Balls. Commemorating the worst season in recollection. Yes, I am aware that they were intended to celebrate the centennial of the park, that they were probably dumping surplus, yadda yadda yadda, but I am also certain most fans, like myself, were at least a little miffed at the timing.

It seems to me there is a special place in marketing purgatory for whoever came up with this one. On second thought whoever came up with this idea has some responsibility for selling Red Sox gear - after a historically bad season, after trading away half the team, and with a few other much more competitive teams in town jockeying for limited ticket and memorabilia buying resources - perhaps they are already there?


  1. It's so bad... and while these "offers" are sent to everyone on an email marketing list the Red Sox have compiled over the years, they are directed at and most likely purchased by the so called "pink hats" of red Sox Nation - you know the first people in line to buy an off color Sox hat that is somehow popular - these are most likely the same fans who booed Johnny Damon when he came back ... and these are definitely the same people (or lets call them suckers) the Red Sox Marketing gurus targeted when they actually sold Red Sox Nation, Citizen cards for $10 after we won the World Series in 2004 (wait you have to PROVE you are a member of Red Sox Nation? I just paid $200 to sit in the left field grand stand behind a pole).
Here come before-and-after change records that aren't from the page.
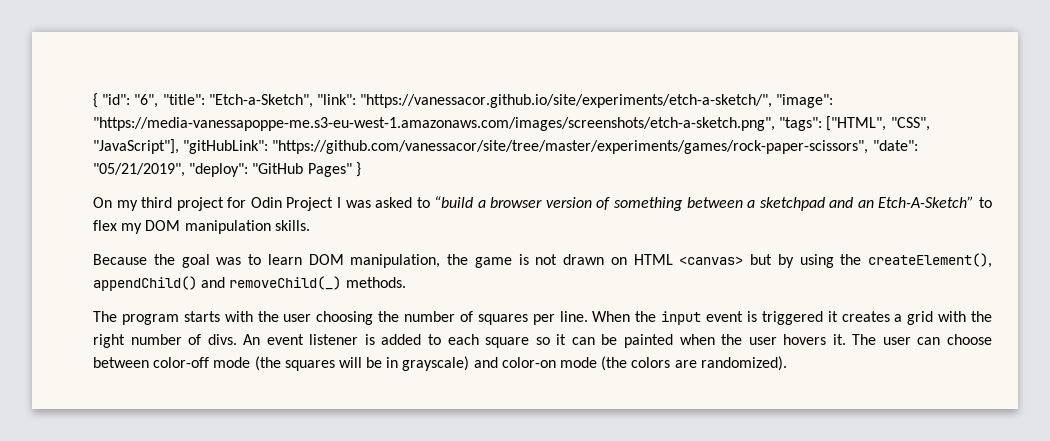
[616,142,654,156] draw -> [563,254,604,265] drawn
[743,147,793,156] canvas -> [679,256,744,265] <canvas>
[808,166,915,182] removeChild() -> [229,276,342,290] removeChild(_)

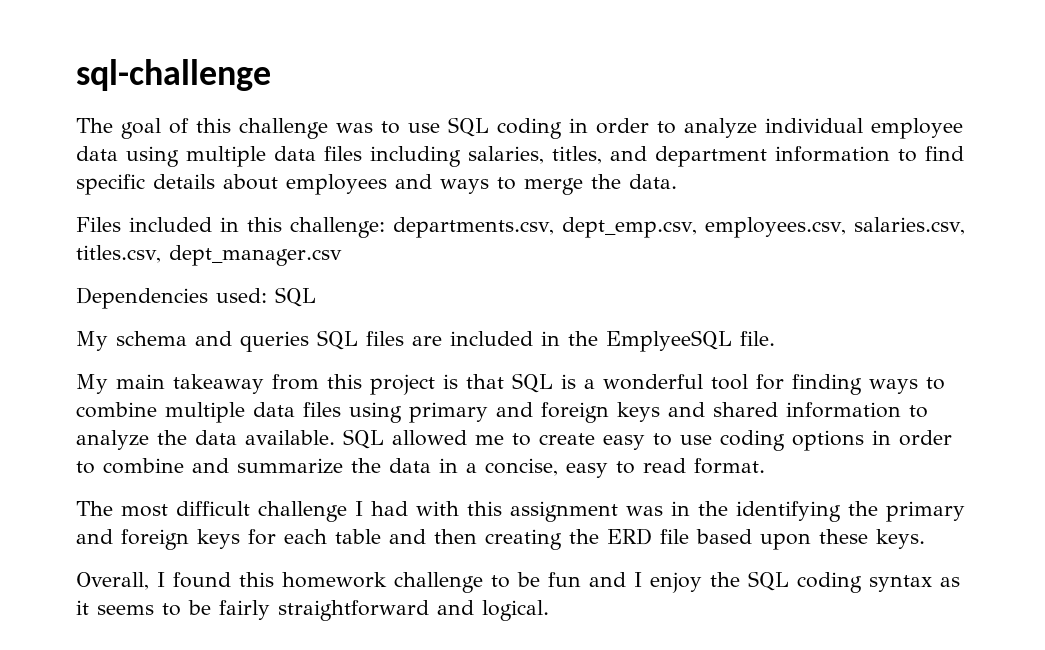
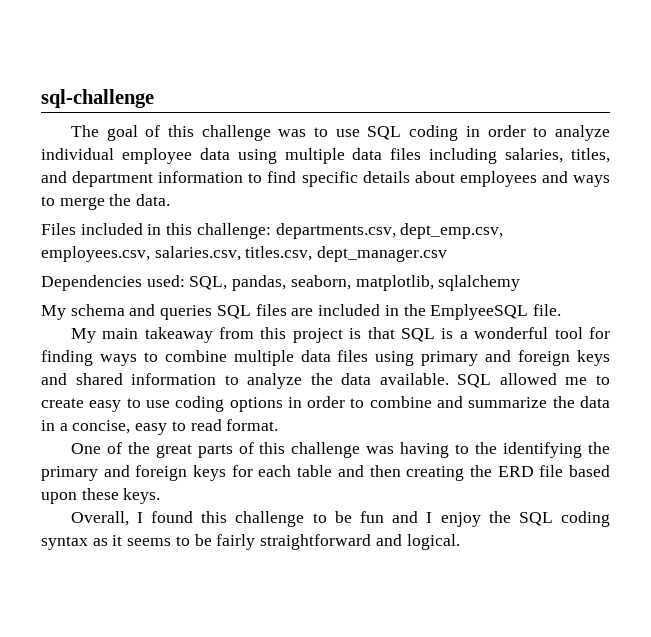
[275,287,316,307] SQL -> [189,275,521,291] SQL, pandas, seaborn, matplotlib, sqlalchemy
[76,501,690,522] The most difficult challenge I had with this assignment was in -> [70,442,470,458] One of the great parts of this challenge was having to
[282,572,387,588] homework -> (228, 517) none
Or how about The Fenway Park 100th Anniversary Brick Program? The Red Sox gave fans an "opportunity" to purchase bricks with a personalized message so they could be placed in the Fenway Park concourse area inside Gate B and Gate C... for $250 or $475 / brick.
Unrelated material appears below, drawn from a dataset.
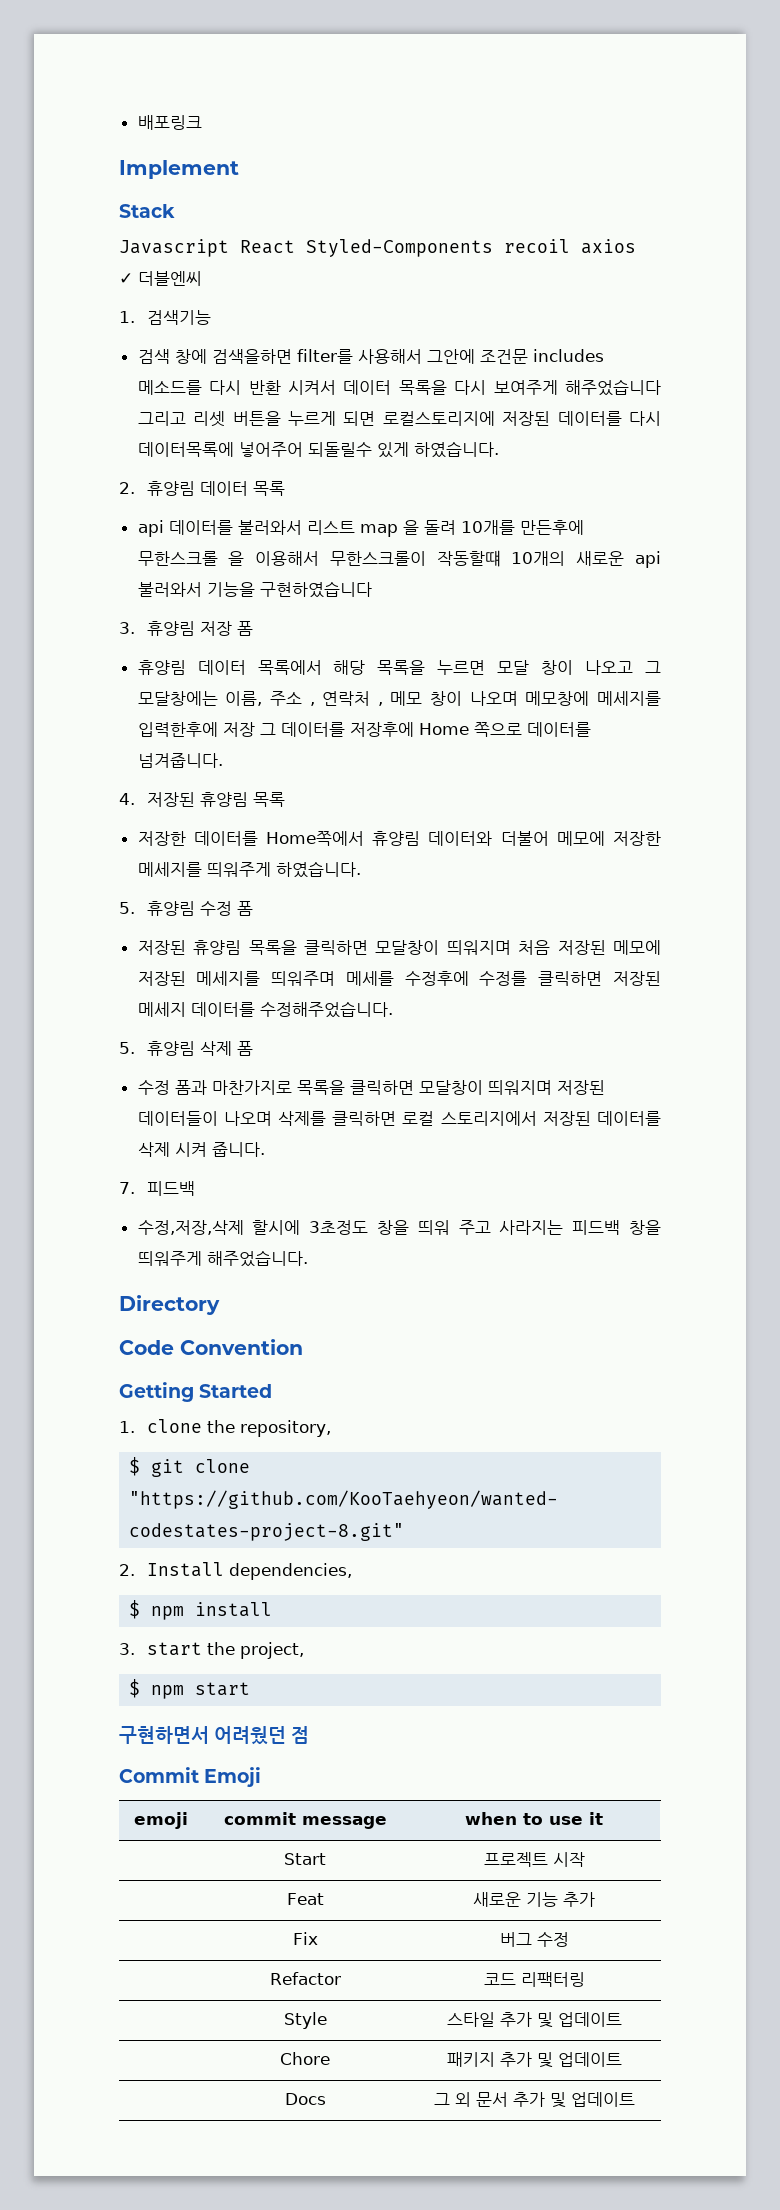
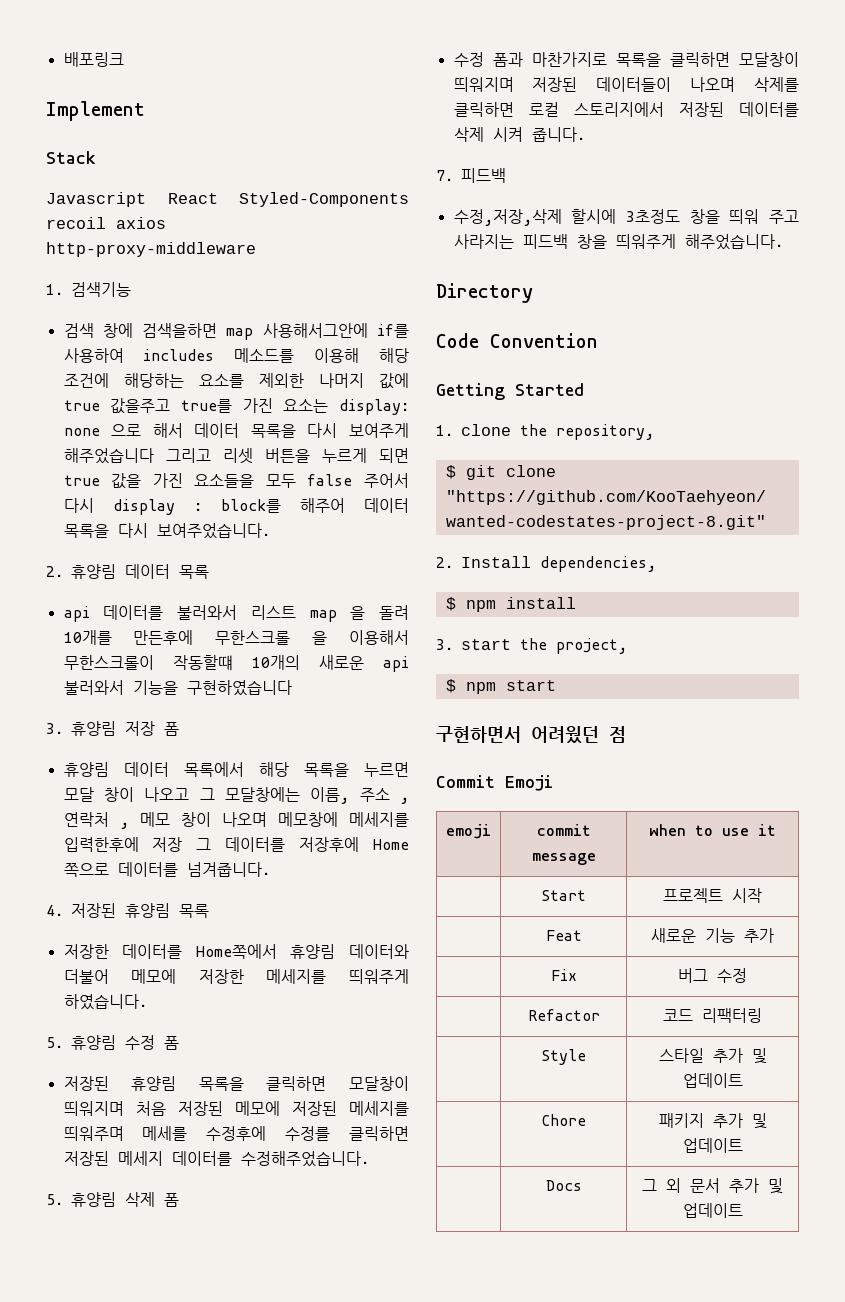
[119,271,202,286] ✓ 더블엔씨 -> [46,242,256,257] http-proxy-middleware
[296,349,604,364] [137,380,336,395] filter를 사용해서 그안에 조건문 includes 메소드를 다시 반환 시켜서 -> [226,323,409,340] [63,348,409,363] [63,373,409,389] [63,398,410,415] [63,423,183,438] map 사용해서그안에 if를 사용하여 includes 메소드를 이용해 해당 조건에 해당하는 요소를 제외한 나머지 값에 true 값을주고 true를 가진 요소는 display: none 으로 해서
[382,411,661,426] [137,441,499,458] 로컬스토리지에 저장된 데이터를 다시 데이터목록에 넣어주어 되돌릴수 있게 하였습니다. -> [63,473,409,489] [63,498,409,515] [63,523,270,539] true 값을 가진 요소들을 모두 false 주어서 다시 display : block를 해주어 데이터 목록을 다시 보여주었습니다.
    You can't knock the Red Sox Marketing team to go out and make money anyway possible - thats their job and they are very good at it... but after a historically horrendous season where the team somehow talked LA into accepting $250,000,000 in contracts - maybe just MAYBE the Front Office could say, hey you know what? We have the most ridiculously expensive tickets in baseball and we saved some money this year ... lets pay the fans back by lowering ticket prices a little bit. They might even get some positive PR from a move like that...

    in other news - I bought 5 bricks... just kidding.
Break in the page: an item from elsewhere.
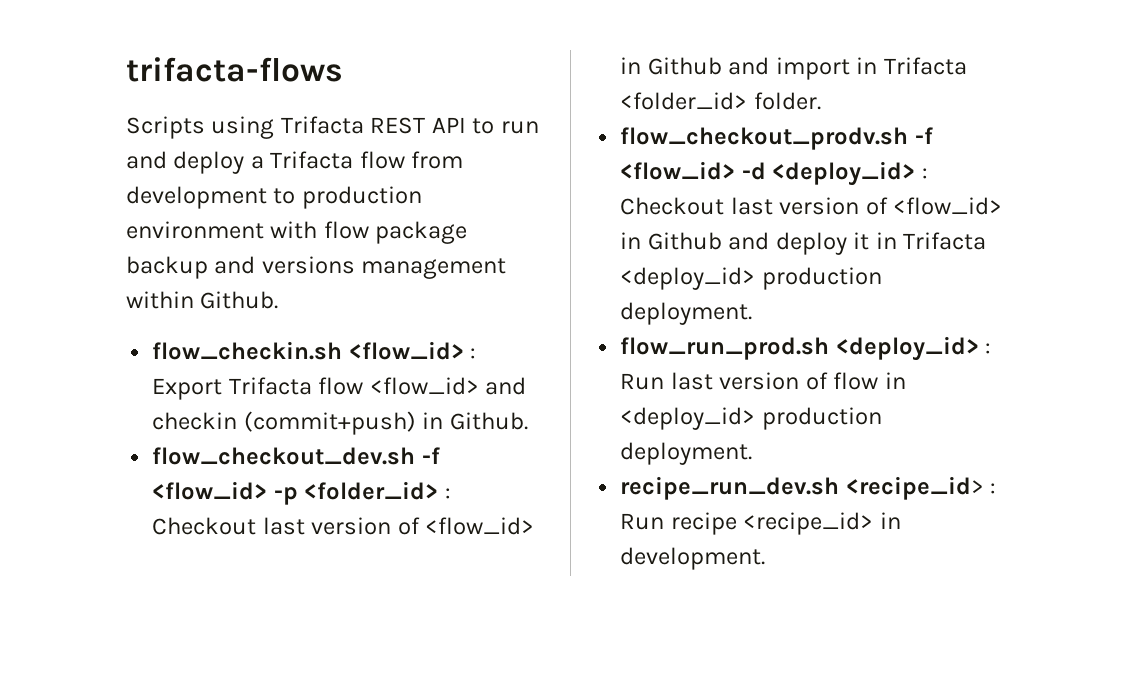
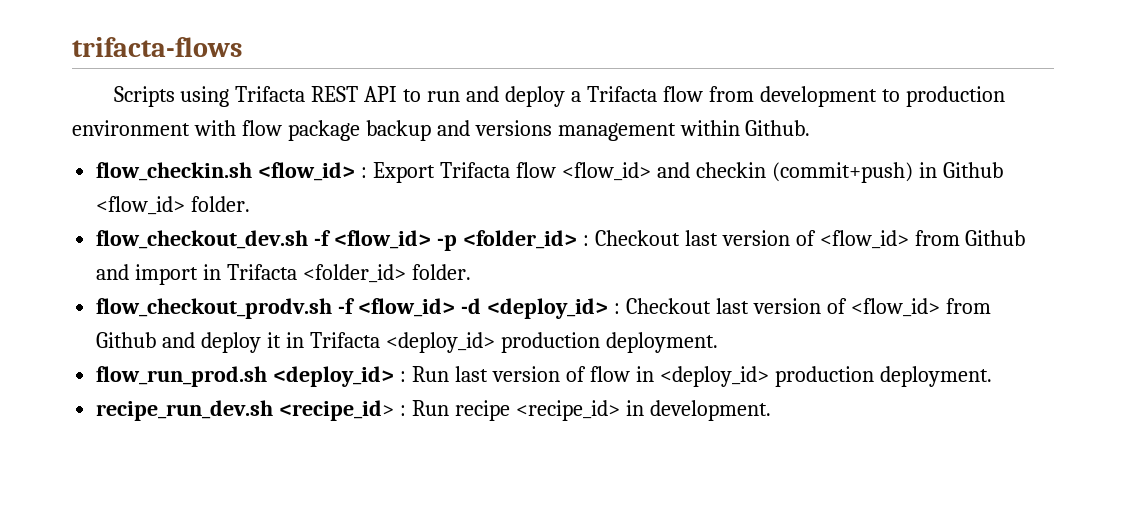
[449,412,528,430] Github. -> [942,162,1003,178] [96,196,251,215] Github <flow_id> folder.
[620,57,642,74] in -> [914,230,960,246] from
[620,232,642,249] in -> [945,298,991,314] from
  2. Hi Eric, thanks so much for the comment. I apologize that it took so long to respond.

    I think I am with you on your main point...maybe I can't blame it on the folks in marketing. After all, they are just doing their jobs. Even when it means selling to the Pink Hats, I suppose you can't begrudge someone for doing an honest job in this economy.

    I guess I should have made it clear that I was thinking of whoever has the signing authority - the front office folks you mentioned - who pulled the trigger on this without a paired announcement of lower tickets, or new players, or fan appreciation, or something.

    This ownership group's plans were always going to backfire as soon as the team had a poor season. All of the things they put into place which allowed prices to rise were mostly geared toward the Pink Hats. Once those bandwagoners started to lose interest, the ticket prices remained, but many real fans weren't interested in paying for them. It seems almost as if prices have to fall now to catch up with simple supply/demand forces, but I doubt they will. There are too many park improvements and salaries to pay for.

    I should have acknowledged in the original post that a lot of my disappointment reflected an undercurrent of anger many fans have experienced since the World Series seasons. For me, perhaps being away from the city often as I am, it took a while for the anger to boil over. However, this ball issue was just the final straw of many.

    At any rate, thanks again for the comment, fingers crossed that ball sales will at least help bring in some starting pitching.


  3. To all-

    I suppose I should note that this post was a little more personal than most, as well as a little further away from our typical wheelhouse of looking at things through the lenses of legal and economic theory. Baseball fandom is a personal thing however, and I have the soapbox, so there you go.

    Thanks to everyone who has checked in on this post...it has received a good amount of traffic. As noted in my recent post wrapping up the month of October, maybe I should stick to sports blogging...sports posts certainly get more hits.